In fact, no one stayed late. The uncles left for their hotel. Kevin and Jennifer gave Leah an unofficial police escort back to Harvard. My father helped Twila and the kennel woman with North and the rest of the team. Pete insisted on accompanying Rita in walking Willie, who unaccountably displayed no desire to bite Pete’s ankles. While Steve and I were giving our own dogs a chance to run in the yard, I kept thinking of Mac and Judith. Maybe they hadn’t answered the phone because Mac had gone to the police to turn himself in. As I imagined the scenario, he’d made a full confession to Judith, who was bravely accompanying him. Or maybe it was Ian or Olivia who had confessed, and both parents were loyally accompanying the murderous child.

 

CHAPTER 37

 

When I walked into my kitchen at seven-thirty on the morning of September 28, which is to say, on the day before my first and only wedding, Buck was standing at the stove burning things. The entire stove was covered in grease. Six slices of blackened bacon rested on a paper towel set directly on a countertop, not on a plate. The air was thick with droplets of hot fat. Eight revolting-looking brown objects sizzled in a pan. They appeared to be lumps of rubber and certainly smelled that way.
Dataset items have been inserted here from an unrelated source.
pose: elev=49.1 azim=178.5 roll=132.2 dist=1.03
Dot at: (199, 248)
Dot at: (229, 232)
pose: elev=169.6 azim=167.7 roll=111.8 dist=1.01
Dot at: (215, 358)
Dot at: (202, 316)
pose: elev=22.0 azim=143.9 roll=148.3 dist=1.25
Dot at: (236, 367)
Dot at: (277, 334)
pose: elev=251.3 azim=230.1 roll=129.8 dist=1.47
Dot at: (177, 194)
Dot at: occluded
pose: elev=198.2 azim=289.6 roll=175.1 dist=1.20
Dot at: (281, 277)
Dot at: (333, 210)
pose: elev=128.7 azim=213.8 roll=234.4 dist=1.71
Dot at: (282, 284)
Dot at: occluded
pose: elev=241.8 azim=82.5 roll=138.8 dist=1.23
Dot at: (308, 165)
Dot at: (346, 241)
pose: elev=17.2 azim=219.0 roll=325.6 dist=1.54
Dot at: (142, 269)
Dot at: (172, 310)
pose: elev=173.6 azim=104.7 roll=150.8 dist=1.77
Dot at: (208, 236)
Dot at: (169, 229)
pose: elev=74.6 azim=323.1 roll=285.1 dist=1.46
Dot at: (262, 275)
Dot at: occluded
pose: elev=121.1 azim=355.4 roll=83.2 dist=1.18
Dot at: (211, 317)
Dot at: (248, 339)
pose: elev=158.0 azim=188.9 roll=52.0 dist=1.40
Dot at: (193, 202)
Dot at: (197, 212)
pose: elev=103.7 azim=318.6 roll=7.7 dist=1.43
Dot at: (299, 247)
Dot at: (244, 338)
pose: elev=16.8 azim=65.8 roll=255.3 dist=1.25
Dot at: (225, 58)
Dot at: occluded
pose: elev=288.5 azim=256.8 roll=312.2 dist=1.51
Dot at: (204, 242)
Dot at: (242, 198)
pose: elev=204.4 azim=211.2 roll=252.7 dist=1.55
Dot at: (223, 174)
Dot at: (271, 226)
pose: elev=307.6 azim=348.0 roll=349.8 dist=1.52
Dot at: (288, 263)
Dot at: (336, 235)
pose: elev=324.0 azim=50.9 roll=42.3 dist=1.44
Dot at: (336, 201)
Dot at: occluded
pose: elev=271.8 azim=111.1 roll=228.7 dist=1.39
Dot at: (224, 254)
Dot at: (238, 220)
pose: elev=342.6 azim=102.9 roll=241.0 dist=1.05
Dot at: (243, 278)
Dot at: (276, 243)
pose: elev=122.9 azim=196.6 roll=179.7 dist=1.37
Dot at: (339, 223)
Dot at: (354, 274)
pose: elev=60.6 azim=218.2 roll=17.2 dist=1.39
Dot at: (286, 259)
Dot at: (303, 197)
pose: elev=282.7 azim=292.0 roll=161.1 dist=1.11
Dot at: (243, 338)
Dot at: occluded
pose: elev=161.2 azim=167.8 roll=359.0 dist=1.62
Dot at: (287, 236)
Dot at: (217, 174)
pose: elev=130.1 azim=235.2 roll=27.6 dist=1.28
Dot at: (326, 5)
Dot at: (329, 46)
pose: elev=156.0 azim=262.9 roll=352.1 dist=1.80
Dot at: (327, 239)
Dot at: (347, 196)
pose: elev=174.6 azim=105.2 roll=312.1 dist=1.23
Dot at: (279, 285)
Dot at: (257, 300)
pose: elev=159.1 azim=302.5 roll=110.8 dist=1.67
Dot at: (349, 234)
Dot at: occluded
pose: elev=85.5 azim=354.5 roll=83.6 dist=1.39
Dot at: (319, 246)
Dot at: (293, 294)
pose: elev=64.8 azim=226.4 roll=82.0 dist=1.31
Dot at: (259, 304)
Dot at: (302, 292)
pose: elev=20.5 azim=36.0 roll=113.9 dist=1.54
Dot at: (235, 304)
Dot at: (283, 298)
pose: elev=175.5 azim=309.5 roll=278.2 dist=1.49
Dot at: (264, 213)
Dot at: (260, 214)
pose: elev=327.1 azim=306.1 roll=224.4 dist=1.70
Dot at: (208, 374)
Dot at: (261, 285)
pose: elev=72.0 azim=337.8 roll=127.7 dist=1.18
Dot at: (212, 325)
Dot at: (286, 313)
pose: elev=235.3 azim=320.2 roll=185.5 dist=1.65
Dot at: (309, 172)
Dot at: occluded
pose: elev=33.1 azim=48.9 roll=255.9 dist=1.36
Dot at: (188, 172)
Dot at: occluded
“Sunny side up!” my father proclaimed.

He was not alone in the kitchen. Sammy the puppy lay at his feet. On the counter next to the burned bacon and the battery from the smoke detector rested my directory of the membership of the Alaskan Malamute Club of America. The thick booklet was held open by a grease-covered sugar bowl. Jabbing an elbow toward the directory, my father said, "You see that? The centerfold! That’s how proud Twila is of North. Two full pages, thirteen photographs, smack in the center of the directory, everything from a puppy picture to show photos to shots of North working in harness. Now that’s what I call pride!”